According to an article in a recent Textile World magazine, North Carolina State University (NC State) is dedicating research dollars to the study of creating a pest-free fabric that will keep consumers safe from disease-carrying mosquitoes. The article reports that NC State is committed “to develop a highly engineered, comfortable fabric that is mosquito bite resistant to a very high level, but also free of unwanted pesticides.”
Why target mosquitoes? The World Health Organization (WHO) states that mosquito bites cause more deaths (725,000 per year) than any other organism on the planet, primarily due to malaria. With cases of the Zika virus infiltrating the U.S. through our southern states, clothing manufacturers will hopefully pick up on this new capability, and one day you very well may be called upon to embellish a mosquito-repellant garment.
In fact, a start-up company called Vector Textiles, an off-shoot of the NC State researches, funded by an online Indigogo crowd funding campaign, is about to launch a line of maternity clothing called Pro-Tex. Equally important to keeping mosquitoes at bay for pregnant women and children, is to accomplish this without the use of chemical-imbedded fabrics used for their clothing.

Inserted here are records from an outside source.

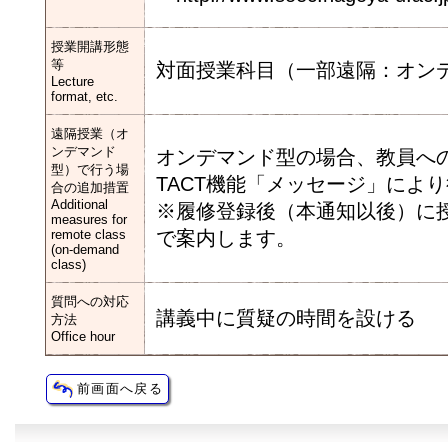
授業開講形態
等
対面授業科目（一部遠隔：オン
Lecture
format, etc.
遠隔授業（オ
ンデマンド
オンデマンド型の場合、教員へ
型）で行う場
TACT機能「メッセージ」によ
合の追加措置
Additional
※履修登録後（本通知以後）に授
measures for
remote class
で案内します。
(on-demand
class)
質問への対応
講義中に質疑の時間を設ける
方法
Office hour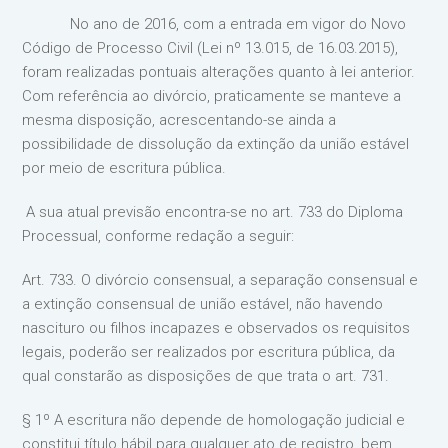
No ano de 2016, com a entrada em vigor do Novo
Código de Processo Civil (Lei nº 13.015, de 16.03.2015),
foram realizadas pontuais alterações quanto à lei anterior.
Com referência ao divórcio, praticamente se manteve a
mesma disposição, acrescentando-se ainda a
possibilidade de dissolução da extinção da união estável
por meio de escritura pública.
A sua atual previsão encontra-se no art. 733 do Diploma
Processual, conforme redação a seguir:
Art. 733. O divórcio consensual, a separação consensual e
a extinção consensual de união estável, não havendo
nascituro ou filhos incapazes e observados os requisitos
legais, poderão ser realizados por escritura pública, da
qual constarão as disposições de que trata o art. 731.
§ 1º A escritura não depende de homologação judicial e
constitui título hábil para qualquer ato de registro, bem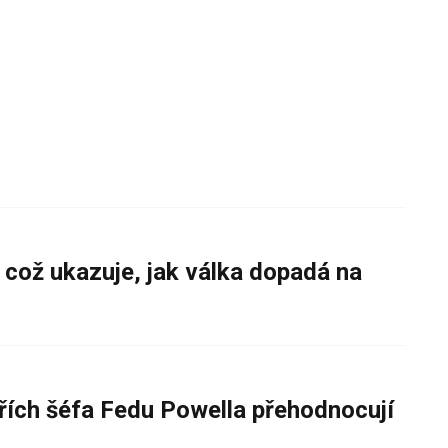
 což ukazuje, jak válka dopadá na
řích šéfa Fedu Powella přehodnocují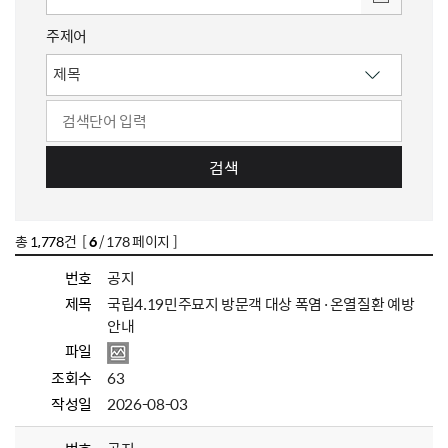
주제어
검색
총
1,778
건 [
6
/ 178 페이지 ]
번호
공지
제목
국립4.19민주묘지 방문객 대상 폭염·온열질환 예방
안내
파일
조회수
63
작성일
2026-08-03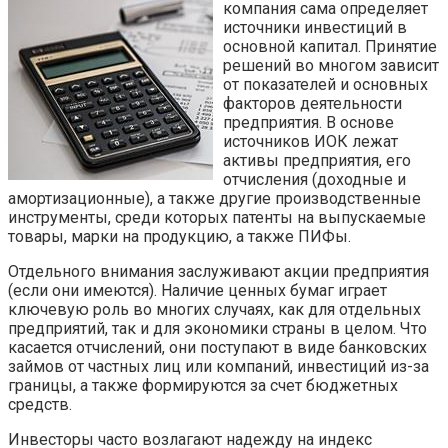
компания сама определяет
источники инвестиций в
основной капитал. Принятие
решений во многом зависит
от показателей и основных
факторов деятельности
предприятия. В основе
источников ИОК лежат
активы предприятия, его
отчисления (доходные и
амортизационные), а также другие производственные
инструменты, среди которых патенты на выпускаемые
товары, марки на продукцию, а также ПИФы.
Отдельного внимания заслуживают акции предприятия
(если они имеются). Наличие ценных бумаг играет
ключевую роль во многих случаях, как для отдельных
предприятий, так и для экономики страны в целом. Что
касается отчислений, они поступают в виде банковских
займов от частных лиц или компаний, инвестиций из-за
границы, а также формируются за счет бюджетных
средств.
Инвесторы часто возлагают надежду на индекс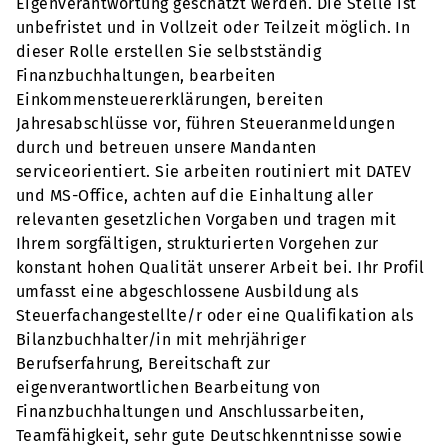
Eigenverantwortung geschätzt werden. Die Stelle ist
unbefristet und in Vollzeit oder Teilzeit möglich. In
dieser Rolle erstellen Sie selbstständig
Finanzbuchhaltungen, bearbeiten
Einkommensteuererklärungen, bereiten
Jahresabschlüsse vor, führen Steueranmeldungen
durch und betreuen unsere Mandanten
serviceorientiert. Sie arbeiten routiniert mit DATEV
und MS-Office, achten auf die Einhaltung aller
relevanten gesetzlichen Vorgaben und tragen mit
Ihrem sorgfältigen, strukturierten Vorgehen zur
konstant hohen Qualität unserer Arbeit bei. Ihr Profil
umfasst eine abgeschlossene Ausbildung als
Steuerfachangestellte/r oder eine Qualifikation als
Bilanzbuchhalter/in mit mehrjähriger
Berufserfahrung, Bereitschaft zur
eigenverantwortlichen Bearbeitung von
Finanzbuchhaltungen und Anschlussarbeiten,
Teamfähigkeit, sehr gute Deutschkenntnisse sowie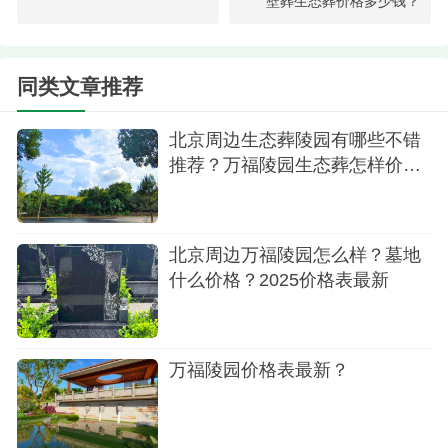
壁葬生态葬价格多少钱？
真龙园中式管帽碑价格88000元
真龙园西式管帽碑价格98000元
同类文章推荐
真龙园龙凤碑价格108000元
北京周边生态葬陵园有哪些不错
真龙园印度红福字碑价格188000元
推荐？万福陵园生态葬怎样价格
多少
真龙园山西黑价格198000元
真龙园印度红价格258000元
北京周边万福陵园怎么样？墓地
什么价格？2025价格表最新
真龙园莲花底座价格298000元。
以上就是关于易县万福陵园电话及墓地价格介
绍。陵园正规合法、地理位置优越、环境优美，是
万福陵园价格表最新？
个不可多得的安息之地。更多咨询400-0970680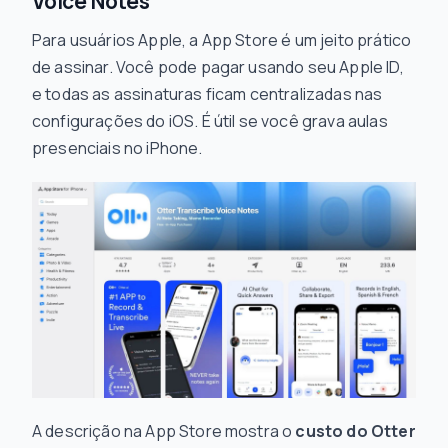
Voice Notes
Para usuários Apple, a App Store é um jeito prático
de assinar. Você pode pagar usando seu Apple ID,
e todas as assinaturas ficam centralizadas nas
configurações do iOS. É útil se você grava aulas
presenciais no iPhone.
A descrição na App Store mostra o
custo do Otter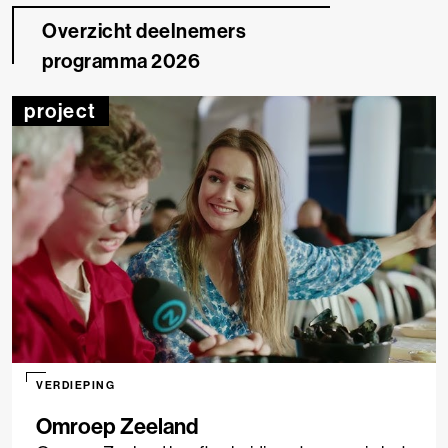
Overzicht deelnemers
programma 2026
project
VERDIEPING
Omroep Zeeland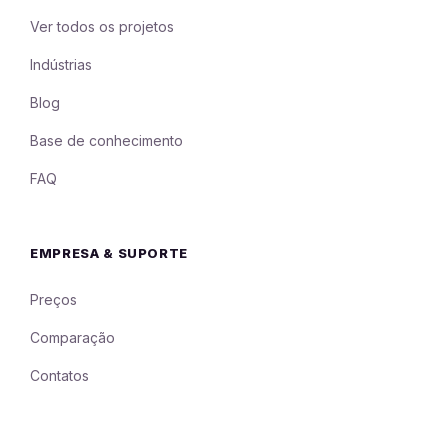
Ver todos os projetos
Indústrias
Blog
Base de conhecimento
FAQ
EMPRESA & SUPORTE
Preços
Comparação
Contatos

Through their studies, “the textile and garment products have been stringently tested in NC State’s entomology labs and proven better than 98% effective under extreme worst-case scenario mosquito exposure.” Three methods of bite-resistance are being tested, using knits, wovens and non-wovens: in Strategy A, the pores of the fabric are so small that the proboscis of the mosquito cannot penetrate; in Strategy B, a tortuous path through the fibers causes the proboscis to fail to penetrate; and in Strategy C, a spacer fabric is of a thickness that prevents the proboscis from reaching the skin.
High up on the researcher’s list of “musts” is the ability to design fabrics that are porous enough to allow air circulation and moisture management. Perhaps the difficulties once brought by athleisure to the embroidery market will soon be surpassed by the need to embellish on mosquito-repellent garments.